Writing a simple WASM API layer using interface types and Wasmtime
The WebAssembly interface types proposal aims to add a new common set of interface types to the core specification that would describe abstract, higher level values, and the ability to adapt the interface of a module so that different hosts can inter-operate using the higher level types. For a comprehensive explainer of the problems interface types are supposed to solve, Lin Clark has an excellent article on the Mozilla Hacks blog, with a demo of using the same markdown renderer compiled to WebAssembly, and using native strings from languages like Rust, Python, or JavaScript:
The goal is for compiler toolchains to automatically generate interface types when compiling a module, as well as to read interface types and adapt the types needed in the module to the types used by the host. For the purpose of this article, however, you can think of an interface type as a regular interface or trait: it defines shared behavior in an abstract way, without providing an actual implementation for how to achieve that behavior.
In this article, we will manually write an interface type for a simple calculator module, then use Wasmtime tooling to correctly implement that interface type in Rust, link our implementation, and use it in a module that requires a calculator library. The examples used will be purposefully simple, and the goal is to show how to currently use this set of tools.
You can find the complete project on GitHub.
Writing a simple interface type in WITX
The current proposal describes interface types using WITX
, an
experimental file format based on the WebAssembly Text Format, with added
support for module types and annotations. It is
how the WASI API is defined, and if you are familiar with .wat
files, .witx
should seem familiar.

▸ **Information shown**
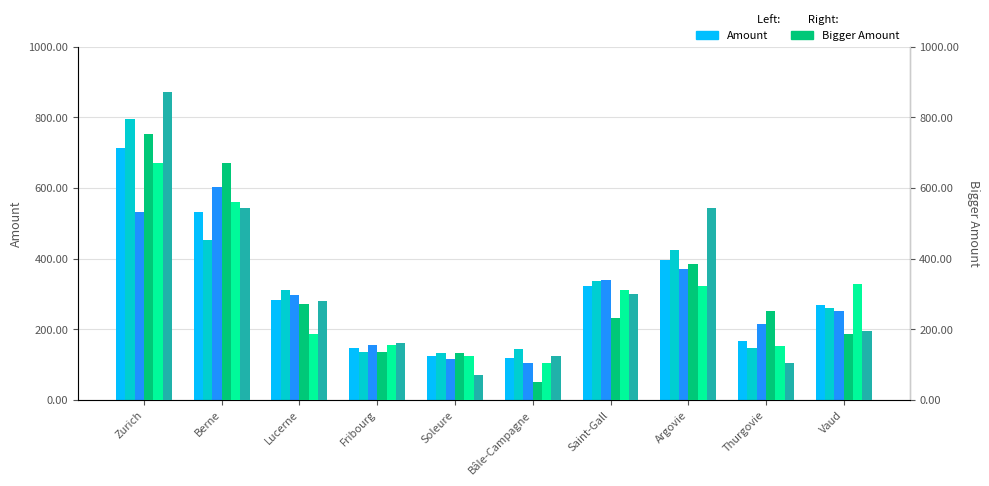

What is the difference between the Total values at Soleure and Vaud?

3.6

▸ **Exercise brief**
Reproduce the article above on writing a WASM API layer with interface types and Wasmtime word for word, from its title to its final sentence.

▸ **Result of the task**
Writing a simple WASM API layer using interface types and Wasmtime
The WebAssembly interface types proposal aims to add a new common set of interface types to the core specification that would describe abstract, higher level values, and the ability to adapt the interface of a module so that different hosts can inter-operate using the higher level types. For a comprehensive explainer of the problems interface types are supposed to solve, Lin Clark has an excellent article on the Mozilla Hacks blog, with a demo of using the same markdown renderer compiled to WebAssembly, and using native strings from languages like Rust, Python, or JavaScript:
The goal is for compiler toolchains to automatically generate interface types when compiling a module, as well as to read interface types and adapt the types needed in the module to the types used by the host. For the purpose of this article, however, you can think of an interface type as a regular interface or trait: it defines shared behavior in an abstract way, without providing an actual implementation for how to achieve that behavior.
In this article, we will manually write an interface type for a simple calculator module, then use Wasmtime tooling to correctly implement that interface type in Rust, link our implementation, and use it in a module that requires a calculator library. The examples used will be purposefully simple, and the goal is to show how to currently use this set of tools.
You can find the complete project on GitHub.
Writing a simple interface type in WITX
The current proposal describes interface types using WITX
, an
experimental file format based on the WebAssembly Text Format, with added
support for module types and annotations. It is
how the WASI API is defined, and if you are familiar with .wat
files, .witx
should seem familiar.